You were inspired to use false reviews to get The Shed to number one on TripAdvisor because you were once paid to write fake reviews online. Back then, how did this make you feel about the internet and how “real” things are on it?

I guess I wasn’t thinking in a grander sense. I just wanted to be a writer, and there were freelance websites where you got those kinds of jobs. I would just look up writing jobs, I did clickbait as well. I don’t know if I ever thought about it in an intellectual sense, to be honest.

I always feel like our generation is quite interesting, because we grew up online, so we are like ‘part internet’. The younger generation are 100 per cent internet, whereas the older generation – my older brother is 37 and he interacts with Facebook like an old man. I think our generation can both take part online but also look at the absurdity of the whole thing while completely participating. There’s an advantage in that, I always thought it was a bit silly, I didn’t accept this was reality.

How did you feel when people interpreted The Shed project as a grand message about “fake news” and online misinformation?

It was bizarre. It was also taken as a message about food culture and reviewing culture, so lots of people put different meanings to it, because I completely stripped it out and made it very much a show-don’t-tell thing.

I am quite reluctant to be like ‘this is what this means’ because I think people’s interpretations are more interesting than my own.

Do you think the internet is a great leveller in allowing anyone to go viral, or even become a writer?

I didn’t go to university, can you imagine, as somebody who didn’t go to university, seriously thinking I could go on and become a journalist? I think the internet slightly democratized things in a sense. Like who was I, to think that I could go and become a writer?

I think it’s really interesting how quickly things go with the internet, the experience of ‘going viral’ is completely, completely weird. It’s the weirdest feeling I’ve ever had, being sat in front of my computer, checking my Twitter and then my phone ringing… I just think stuff can happen so quickly online, the absurdity of putting out a half decent idea that for some reason resonates, and all of a sudden you are just talking to Susanna Reid22.The Good Morning Britain presenter called Butler “a naughty boy” on air.

What do you think about the fact that so many young people consider ‘going viral’ a life ambition or something to be desired?

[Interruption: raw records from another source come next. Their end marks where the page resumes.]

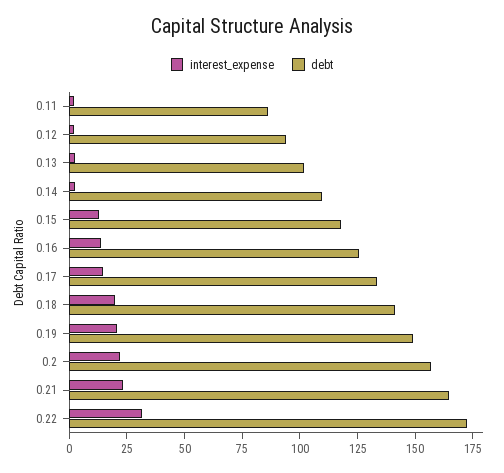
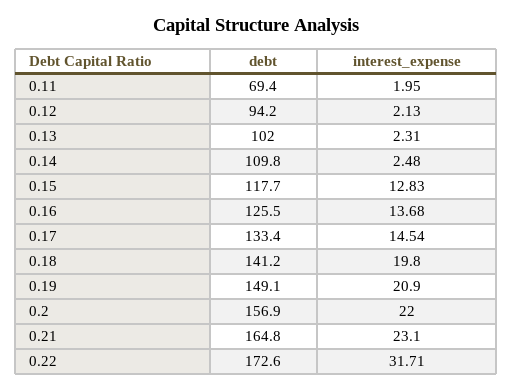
  {
    "interest_expense": {
      "0.11": 1.95,
      "0.12": 2.13,
      "0.13": 2.31,
      "0.14": 2.48,
      "0.15": 12.83,
      "0.16": 13.68,
      "0.17": 14.54,
      "0.18": 19.8,
      "0.19": 20.9,
      "0.2": 22,
      "0.21": 23.1,
      "0.22": 31.71
    },
    "debt": {
-     "0.11": 85,
+     "0.11": 69.4,
      "0.12": 94.2,
      "0.13": 102,
      "0.14": 109.8,
      "0.15": 117.7,
      "0.16": 125.5,
      "0.17": 133.4,
      "0.18": 141.2,
      "0.19": 149.1,
      "0.2": 156.9,
      "0.21": 164.8,
      "0.22": 172.6
    }
  }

Again, it’s bizarre. When I was their age I was trying to be esoteric for a small group of people, but the idea of pursuing a mass audience would’ve been really alien to me at that time. It must be demoralising. I don’t begrudge anyone for wanting it, but when your whole self-worth is tied up in going viral, something that is incredibly hard to do and plan, it just happens, it seems weird. If anyone says that it’s anything other than luck they’re sociopaths, if anybody is doing a seminar on how to go viral then they are a snake oil salesman.

Looping back, do you trust TripAdvisor reviews or still use the site now?

I didn’t leave England until I was like 16, and I have now travelled around a lot talking about what I do, which is really a privilege. Before I go to places to make things or do talks, I will always Google, ‘Is the tap water drinkable?’.

It’s always the top results, it’s always TripAdvisor, and that is the only time I use TripAdvisor.